# Reading passage

# Frogs & Toads > Other Frogs & Toads >  help with my african dwarf frog!!

## katieb92

Recently I purchased 2 African dwarf frogs. One didn't make it very long and the other seemed to be doing very well. After the first one died the other one seemed lonely and less active so I figured I would get him some company. I purchased 2 more African dwarf frogs about 10 days ago and things seemed to be going well and he was becoming more active again. Today I got home from work and one of the new ones(probably the same one I saw going after my snail) had bitten the leg of my original one! Are they generally aggressive? I've never seen them like this and I thought they preferred groups?

----------


## froggin

Maybe the new one was a bit hungry or just playing with the other one. I also think they are social animals and like to be in a group. I never saw my ADFs severely harmed their fellows.

----------


## katieb92

> Maybe the new one was a bit hungry or just playing with the other one. I also think they are social animals and like to be in a group. I never saw my ADFs severely harmed their fellows.


I guess that is possible. I do feed them everyday but maybe the new one isn't used to the new food. I am concerned about the one with no leg now I separated them but I feel so bad its got to hurt!

----------


## Wicked frogs

I am sorry to hear about that generally pixies are aggressive i think it might of been territorial problem's between the both i bought my dwarf at a store which carried two pixies but when i bought mine it was by it self so i took it home studied it behavior he was not aggressive so i introduced him to my full grown m/ pac man had them live in the same encloser and they did fine for months but i got a little skeptical when my dwarf started to bet bigger than my pac so for safety reasons i separated them but in your case i think it might of been territorial.

----------


## katieb92

The thing is they are the little aquatic ones in the fish section at Petsmart

----------


## Wicked frogs

sorry i miss read your post i thought you were talking about african dwarf pixie frogs i am sorry.

----------


## katieb92

It's quite alright but that's why I am a little more concerned because these little guys arent usually like this

----------


## Wicked frogs

I am most positive someone on here will give you great advise take time to over look this site there is a lot of great information for every frog on here.

----------


## froggin

> maybe the new one isn't used to the new food.


Yeah, probably that's why. Since they are usually mellow rather than aggressive, they rarely attack other ADFs in such a bad way. It's a wise move to separate them until the new ones get used to your food. Also, I hope you have hiding spots for them in the tank.

----------

# Dataset entries

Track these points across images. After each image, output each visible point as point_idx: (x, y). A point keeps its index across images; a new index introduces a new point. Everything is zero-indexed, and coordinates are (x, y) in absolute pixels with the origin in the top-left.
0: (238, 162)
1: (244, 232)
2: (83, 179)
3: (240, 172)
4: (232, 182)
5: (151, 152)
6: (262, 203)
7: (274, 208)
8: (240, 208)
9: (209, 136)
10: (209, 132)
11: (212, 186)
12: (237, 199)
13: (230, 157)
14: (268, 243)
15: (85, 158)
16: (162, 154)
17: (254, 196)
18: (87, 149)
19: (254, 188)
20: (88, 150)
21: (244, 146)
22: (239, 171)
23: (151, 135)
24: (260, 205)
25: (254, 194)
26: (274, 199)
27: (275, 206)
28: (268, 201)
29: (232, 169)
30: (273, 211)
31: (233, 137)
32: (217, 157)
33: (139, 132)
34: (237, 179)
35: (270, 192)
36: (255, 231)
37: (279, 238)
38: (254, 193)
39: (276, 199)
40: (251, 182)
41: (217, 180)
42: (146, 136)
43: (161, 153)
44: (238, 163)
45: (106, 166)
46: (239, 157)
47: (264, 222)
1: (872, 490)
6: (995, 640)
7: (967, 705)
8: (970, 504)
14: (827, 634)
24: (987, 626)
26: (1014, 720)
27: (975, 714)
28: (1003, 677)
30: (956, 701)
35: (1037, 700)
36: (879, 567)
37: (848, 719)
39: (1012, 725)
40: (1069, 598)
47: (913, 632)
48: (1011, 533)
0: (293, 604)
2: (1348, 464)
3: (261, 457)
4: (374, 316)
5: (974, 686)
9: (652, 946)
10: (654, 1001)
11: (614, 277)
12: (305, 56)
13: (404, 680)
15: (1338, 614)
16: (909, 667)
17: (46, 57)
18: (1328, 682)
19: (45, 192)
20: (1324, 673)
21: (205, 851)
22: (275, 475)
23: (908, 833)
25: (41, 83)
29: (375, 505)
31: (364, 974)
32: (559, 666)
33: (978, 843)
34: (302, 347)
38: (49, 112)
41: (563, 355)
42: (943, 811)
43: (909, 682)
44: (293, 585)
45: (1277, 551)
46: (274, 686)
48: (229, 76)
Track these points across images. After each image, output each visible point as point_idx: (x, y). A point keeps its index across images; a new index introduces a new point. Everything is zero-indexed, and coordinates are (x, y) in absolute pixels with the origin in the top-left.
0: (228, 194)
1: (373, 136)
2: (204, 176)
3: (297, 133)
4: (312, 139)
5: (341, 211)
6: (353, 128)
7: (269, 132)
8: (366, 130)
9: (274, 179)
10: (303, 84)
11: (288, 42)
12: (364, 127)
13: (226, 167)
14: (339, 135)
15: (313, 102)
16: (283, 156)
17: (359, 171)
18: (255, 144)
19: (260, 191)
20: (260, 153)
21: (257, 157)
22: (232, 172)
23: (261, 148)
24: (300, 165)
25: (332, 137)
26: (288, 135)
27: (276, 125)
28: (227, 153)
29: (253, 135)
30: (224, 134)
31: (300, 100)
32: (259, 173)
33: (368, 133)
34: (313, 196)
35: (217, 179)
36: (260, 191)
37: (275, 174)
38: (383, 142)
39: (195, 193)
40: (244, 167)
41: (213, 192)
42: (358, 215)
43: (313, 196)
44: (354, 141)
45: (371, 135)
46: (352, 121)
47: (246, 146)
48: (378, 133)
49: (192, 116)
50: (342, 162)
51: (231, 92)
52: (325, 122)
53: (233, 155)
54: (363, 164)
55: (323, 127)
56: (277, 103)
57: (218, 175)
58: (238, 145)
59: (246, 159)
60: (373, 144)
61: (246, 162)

# Problem
In the forum thread about the injured African dwarf frog, how long before the bite did the original poster buy the two additional frogs? The data are not required for the task.

# Full output
About 10 days before.